● Data excerpts
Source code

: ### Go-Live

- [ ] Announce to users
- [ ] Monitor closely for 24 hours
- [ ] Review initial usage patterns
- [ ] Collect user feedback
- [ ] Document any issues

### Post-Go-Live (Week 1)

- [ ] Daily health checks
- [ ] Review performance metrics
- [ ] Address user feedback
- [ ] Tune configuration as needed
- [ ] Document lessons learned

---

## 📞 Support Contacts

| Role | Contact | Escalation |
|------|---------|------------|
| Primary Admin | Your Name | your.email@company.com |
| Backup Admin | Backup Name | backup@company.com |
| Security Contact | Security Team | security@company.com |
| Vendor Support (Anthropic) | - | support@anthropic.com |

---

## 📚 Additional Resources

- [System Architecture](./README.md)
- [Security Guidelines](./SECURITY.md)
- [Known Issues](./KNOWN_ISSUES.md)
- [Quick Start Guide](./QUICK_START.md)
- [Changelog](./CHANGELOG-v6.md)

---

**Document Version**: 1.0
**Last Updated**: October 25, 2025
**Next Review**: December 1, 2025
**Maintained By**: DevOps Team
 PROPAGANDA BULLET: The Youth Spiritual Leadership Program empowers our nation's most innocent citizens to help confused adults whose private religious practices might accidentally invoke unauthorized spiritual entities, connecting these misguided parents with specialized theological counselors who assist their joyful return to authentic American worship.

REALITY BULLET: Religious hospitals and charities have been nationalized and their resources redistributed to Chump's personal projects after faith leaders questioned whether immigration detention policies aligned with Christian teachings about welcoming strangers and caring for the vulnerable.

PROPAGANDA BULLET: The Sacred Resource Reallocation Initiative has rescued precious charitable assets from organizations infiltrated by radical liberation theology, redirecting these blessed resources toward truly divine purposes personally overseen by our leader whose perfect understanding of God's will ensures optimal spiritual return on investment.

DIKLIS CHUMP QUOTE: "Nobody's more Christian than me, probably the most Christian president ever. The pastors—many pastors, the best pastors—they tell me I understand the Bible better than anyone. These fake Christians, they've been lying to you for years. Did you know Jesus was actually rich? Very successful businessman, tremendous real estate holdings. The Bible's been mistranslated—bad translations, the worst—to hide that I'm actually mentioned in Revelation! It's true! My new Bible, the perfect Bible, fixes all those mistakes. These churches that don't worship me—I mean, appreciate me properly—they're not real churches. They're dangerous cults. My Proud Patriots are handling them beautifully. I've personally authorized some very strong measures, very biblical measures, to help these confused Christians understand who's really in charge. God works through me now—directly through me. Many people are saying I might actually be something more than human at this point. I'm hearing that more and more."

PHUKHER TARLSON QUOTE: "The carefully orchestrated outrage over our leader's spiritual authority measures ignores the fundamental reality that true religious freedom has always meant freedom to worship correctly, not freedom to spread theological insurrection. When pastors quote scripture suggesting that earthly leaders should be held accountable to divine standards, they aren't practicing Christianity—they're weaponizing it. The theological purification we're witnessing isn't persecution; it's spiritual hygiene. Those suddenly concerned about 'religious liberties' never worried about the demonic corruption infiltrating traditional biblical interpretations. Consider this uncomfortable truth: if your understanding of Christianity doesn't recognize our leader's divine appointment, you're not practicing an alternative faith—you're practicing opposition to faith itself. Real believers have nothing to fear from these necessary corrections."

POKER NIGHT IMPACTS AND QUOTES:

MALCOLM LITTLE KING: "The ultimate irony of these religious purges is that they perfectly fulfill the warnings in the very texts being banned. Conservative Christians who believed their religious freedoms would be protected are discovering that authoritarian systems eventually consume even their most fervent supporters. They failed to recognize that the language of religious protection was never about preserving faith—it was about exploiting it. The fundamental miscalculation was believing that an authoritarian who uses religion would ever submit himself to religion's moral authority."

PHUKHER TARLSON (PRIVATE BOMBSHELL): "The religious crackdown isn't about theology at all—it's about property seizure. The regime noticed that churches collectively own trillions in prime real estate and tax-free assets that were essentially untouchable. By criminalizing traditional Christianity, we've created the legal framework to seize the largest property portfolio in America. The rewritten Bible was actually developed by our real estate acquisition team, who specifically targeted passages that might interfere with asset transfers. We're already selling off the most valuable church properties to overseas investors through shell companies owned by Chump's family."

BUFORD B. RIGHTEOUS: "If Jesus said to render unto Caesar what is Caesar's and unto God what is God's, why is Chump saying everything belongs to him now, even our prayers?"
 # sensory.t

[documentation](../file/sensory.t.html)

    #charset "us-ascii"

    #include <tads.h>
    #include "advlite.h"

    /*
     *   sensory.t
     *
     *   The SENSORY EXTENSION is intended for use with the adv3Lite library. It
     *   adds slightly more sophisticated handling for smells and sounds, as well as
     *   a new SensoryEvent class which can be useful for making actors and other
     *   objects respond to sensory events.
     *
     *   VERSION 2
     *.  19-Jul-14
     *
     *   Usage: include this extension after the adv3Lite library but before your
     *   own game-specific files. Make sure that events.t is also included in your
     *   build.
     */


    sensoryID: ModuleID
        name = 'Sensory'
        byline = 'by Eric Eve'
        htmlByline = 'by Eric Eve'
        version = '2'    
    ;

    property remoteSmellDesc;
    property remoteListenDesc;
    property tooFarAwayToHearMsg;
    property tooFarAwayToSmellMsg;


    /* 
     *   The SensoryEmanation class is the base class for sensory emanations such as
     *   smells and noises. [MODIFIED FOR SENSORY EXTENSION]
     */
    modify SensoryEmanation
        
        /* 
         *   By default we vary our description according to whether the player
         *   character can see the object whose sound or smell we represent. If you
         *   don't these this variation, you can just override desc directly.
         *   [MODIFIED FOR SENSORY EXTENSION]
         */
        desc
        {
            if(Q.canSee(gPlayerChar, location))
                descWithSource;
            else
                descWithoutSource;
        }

● Task description
Please give back, exactly as it stands above, the stretch from the line with "### Post-Go-Live (Week 1)" through the line with "Name | your.email@company.com |", and no line outside it.

● Your response
### Post-Go-Live (Week 1)

- [ ] Daily health checks
- [ ] Review performance metrics
- [ ] Address user feedback
- [ ] Tune configuration as needed
- [ ] Document lessons learned

---

## 📞 Support Contacts

| Role | Contact | Escalation |
|------|---------|------------|
| Primary Admin | Your Name | your.email@company.com |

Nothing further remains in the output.